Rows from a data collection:

▬▬▬

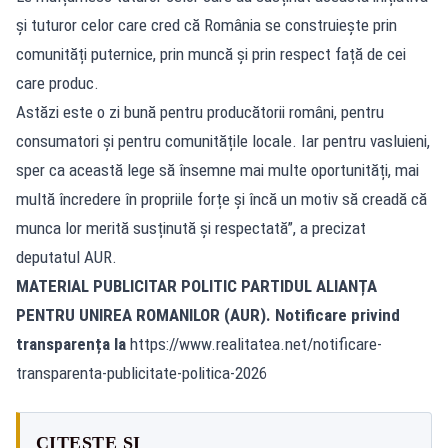
și tuturor celor care cred că România se construiește prin
comunități puternice, prin muncă și prin respect față de cei
care produc.
Astăzi este o zi bună pentru producătorii români, pentru
consumatori și pentru comunitățile locale. Iar pentru vasluieni,
sper ca această lege să însemne mai multe oportunități, mai
multă încredere în propriile forțe și încă un motiv să creadă că
munca lor merită susținută și respectată”, a precizat
deputatul AUR.
MATERIAL PUBLICITAR POLITIC PARTIDUL ALIANȚA
PENTRU UNIREA ROMANILOR (AUR). Notificare privind
transparența la
https://www.realitatea.net/notificare-
transparenta-publicitate-politica-2026
CITEȘTE ȘI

▬▬▬

• Task brief: Reproduce the text of every row above verbatim, omitting the pictures.

• Answer section:
și tuturor celor care cred că România se construiește prin
comunități puternice, prin muncă și prin respect față de cei
care produc.
Astăzi este o zi bună pentru producătorii români, pentru
consumatori și pentru comunitățile locale. Iar pentru vasluieni,
sper ca această lege să însemne mai multe oportunități, mai
multă încredere în propriile forțe și încă un motiv să creadă că
munca lor merită susținută și respectată”, a precizat
deputatul AUR.
MATERIAL PUBLICITAR POLITIC PARTIDUL ALIANȚA
PENTRU UNIREA ROMANILOR (AUR). Notificare privind
transparența la
https://www.realitatea.net/notificare-
transparenta-publicitate-politica-2026
CITEȘTE ȘI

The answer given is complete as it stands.